I suspect you can do that; a bigger factor is the link type of the last
hop.  Cable modems, DSL, 802.11 -- they all have characteristic delays.

The important insight is that you care about *minimum* time.  You can lots
of queueing delays and jitter most of the time, as long as you get one
packet through unobstructed.  Send enough probes and you'll make it.
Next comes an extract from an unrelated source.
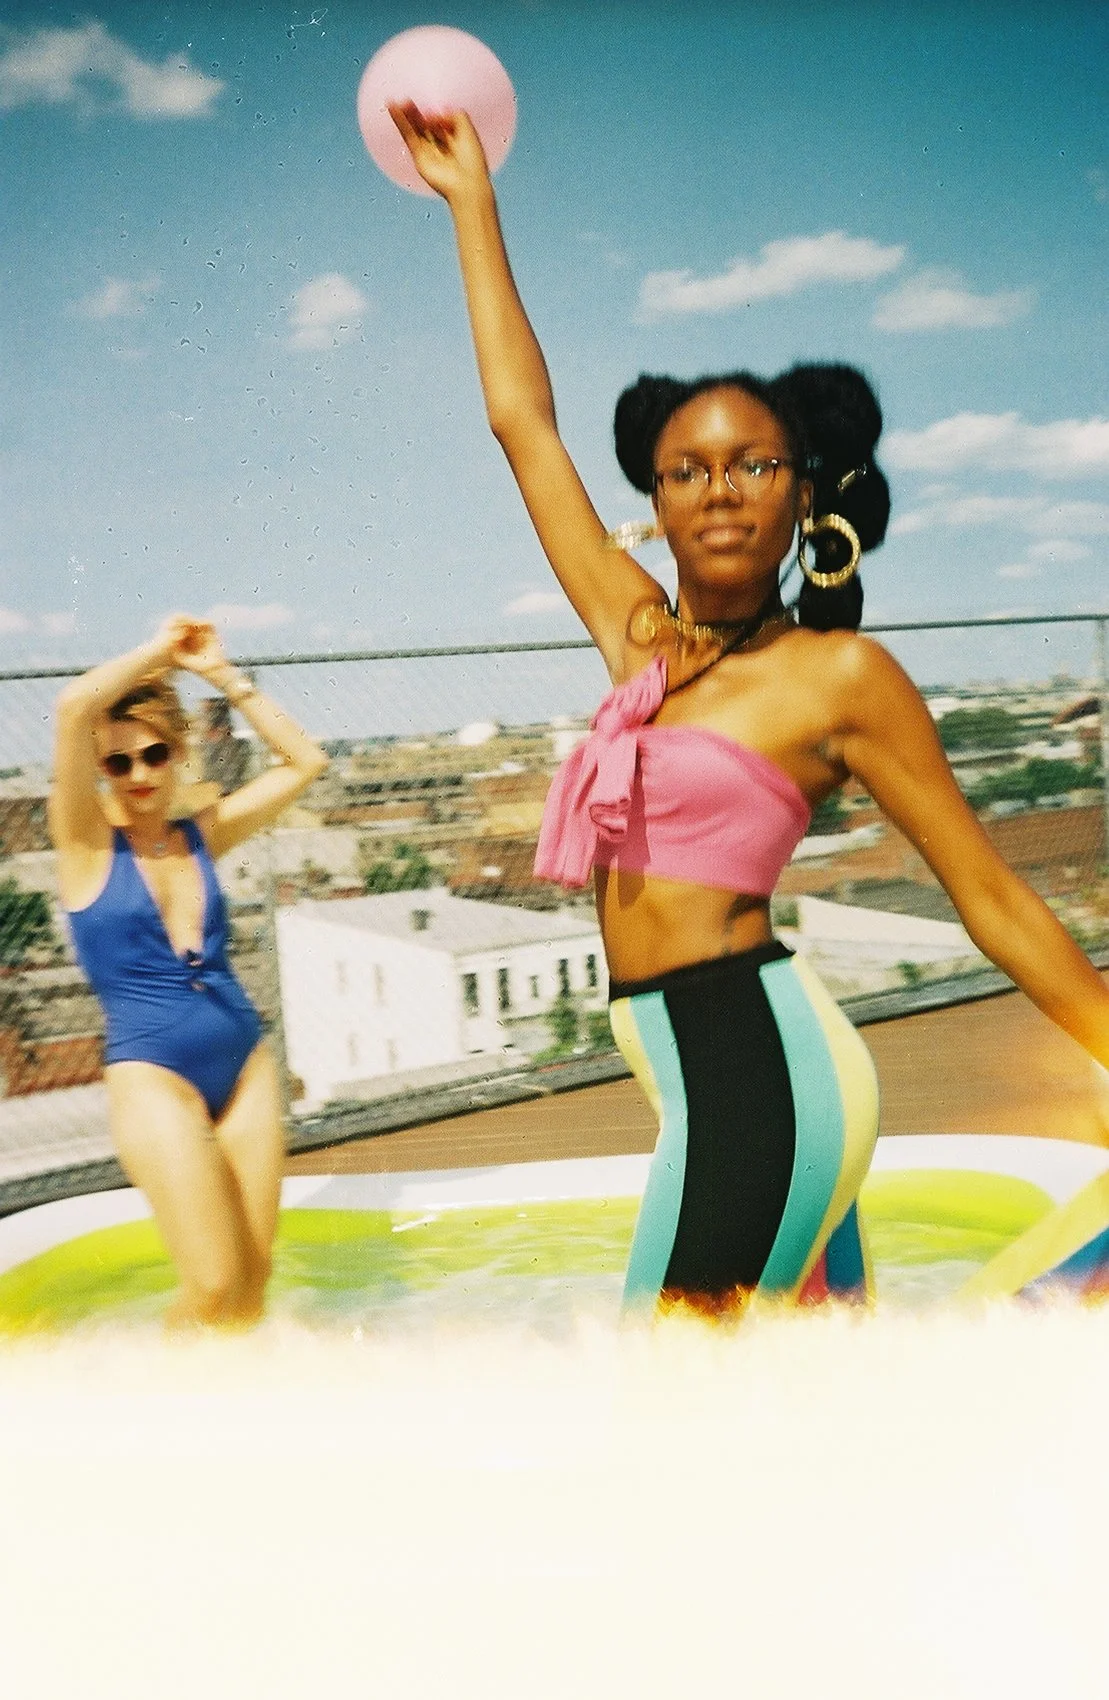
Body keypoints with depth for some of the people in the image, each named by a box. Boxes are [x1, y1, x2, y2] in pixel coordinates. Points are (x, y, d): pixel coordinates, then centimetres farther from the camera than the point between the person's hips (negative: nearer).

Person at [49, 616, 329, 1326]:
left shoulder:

I did some similar work in 1992; see
http://www.cs.columbia.edu/~smb/papers/netmeas.pdf for details.  You
couldn't repeat, today, exactly what I did then, because of the way pings
are handled by modern routers, but I suspect one could find analogous
schemes.  To give one example of what I could tell -- and I was looking at
the per-byte cost -- I was able to determine, from New Jersey, that a
router outside Chicago was misconfigured; the site's backbone Ethernet
should have been on the same card as the serial line (in the days of T-1
interfaces...), because copying the packet across the backplane introduced
a noticeable per-byte delay.

--Steven M. Bellovin, http://www.cs.columbia.edu/~smb


Re: Geo location to IP mapping

2006-05-15 Thread Bill Woodcock

  On Mon, 15 May 2006, Roland Perry wrote:
  http://www.hostip.info/use.html, which looks good, at least from a
  API/ ease of use prespective.
 
 I just tried that, says I'm 100 miles south of where I really am. That's
 quite a long way out in a small country like England.

1.3ms is longer in small countries like England?